§ Work instruction:
Search the entries for lines that contain the word "فأمره", and report each one found.
*** Provided data ***
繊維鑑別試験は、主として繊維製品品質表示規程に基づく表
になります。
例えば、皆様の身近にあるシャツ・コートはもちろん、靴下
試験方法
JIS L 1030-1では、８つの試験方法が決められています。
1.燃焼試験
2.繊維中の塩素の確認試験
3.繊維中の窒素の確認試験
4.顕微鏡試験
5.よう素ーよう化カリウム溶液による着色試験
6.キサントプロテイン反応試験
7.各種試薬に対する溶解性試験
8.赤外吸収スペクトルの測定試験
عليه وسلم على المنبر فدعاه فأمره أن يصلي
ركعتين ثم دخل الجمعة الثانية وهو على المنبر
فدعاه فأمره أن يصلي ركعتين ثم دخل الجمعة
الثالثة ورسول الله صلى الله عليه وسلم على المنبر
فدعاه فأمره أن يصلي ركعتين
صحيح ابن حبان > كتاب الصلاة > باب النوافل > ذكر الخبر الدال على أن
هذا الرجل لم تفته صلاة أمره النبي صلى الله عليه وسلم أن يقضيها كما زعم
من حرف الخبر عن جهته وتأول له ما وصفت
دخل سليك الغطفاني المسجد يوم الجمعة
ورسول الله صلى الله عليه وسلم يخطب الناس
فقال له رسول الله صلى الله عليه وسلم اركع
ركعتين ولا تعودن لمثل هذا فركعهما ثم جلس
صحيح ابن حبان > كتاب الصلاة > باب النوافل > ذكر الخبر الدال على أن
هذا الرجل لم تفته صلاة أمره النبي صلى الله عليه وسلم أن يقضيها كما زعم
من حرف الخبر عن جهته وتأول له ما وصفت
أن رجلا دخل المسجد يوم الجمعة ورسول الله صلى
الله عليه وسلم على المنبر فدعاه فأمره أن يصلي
***
§ Result of this exercise:
عليه وسلم على المنبر فدعاه فأمره أن يصلي
فدعاه فأمره أن يصلي ركعتين ثم دخل الجمعة
فدعاه فأمره أن يصلي ركعتين
الله عليه وسلم على المنبر فدعاه فأمره أن يصلي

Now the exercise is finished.